Cuba rejects UN rights resolution
By Stephen Gibbs
BBC News, Havana
Cuba has said it will not co-operate in any form with a resolution passed
against it by the United Nations Human Rights Commission in Geneva.
Moments after the vote was passed, Cuba's foreign minister described
it as completely illegitimate.
The resolution, brought by the US, calls for the renewal of the mandate of a UN envoy to investigate alleged human rights abuses on the communist island.
The envoy was appointed in 2003, but Cuba has never allowed her to visit.
Christine Chanet recently urged Cuba to release imprisoned dissidents and allow its people freedom of expression and freedom of travel.
US abuses
Despite routinely ignoring the resolutions passed against it, Cuba does on one level pay a great deal of attention to the UN Human Rights Commission.
Countries which support Cuba in Geneva are hailed as brave allies.

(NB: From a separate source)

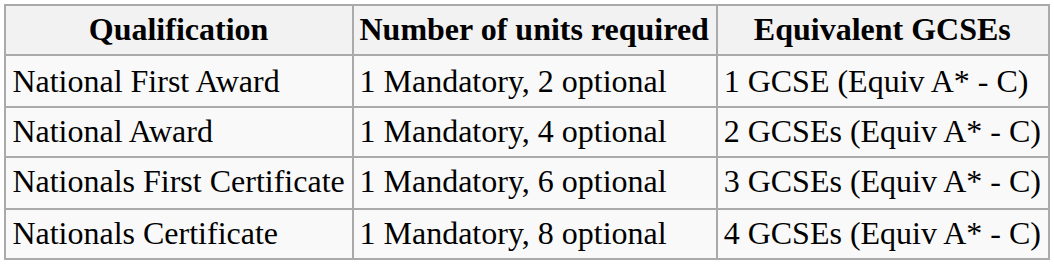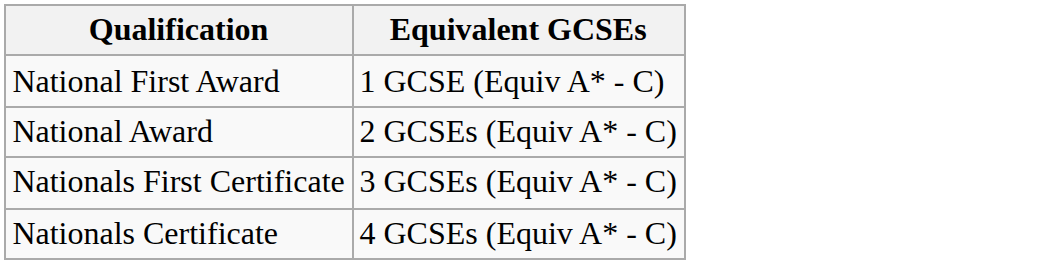- column: Number of units required | 1 Mandatory, 2 optional | 1 Mandatory, 4 optional | 1 Mandatory, 6 optional | 1 Mandatory, 8 optional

Those that vote against it are condemned as lackeys of the United States.
This year, Foreign Minister Felipe Perez Roque described as disgraceful the fact that Ukraine and Mexico - sometimes sympathisers with Cuba - voted in favour of the resolution.
He also said it was pathetic that all European Union members of the commission voted against Cuba, and warned that as a consequence, Cuba's recently improved relations with Europe will be reviewed.
Cuba now wants the commission to look at alleged American human rights abuses.
It is presenting a last-minute resolution calling for an independent
inspection of conditions among prisoners in the Guantanamo naval base,
which Cuba describes as a concentration camp.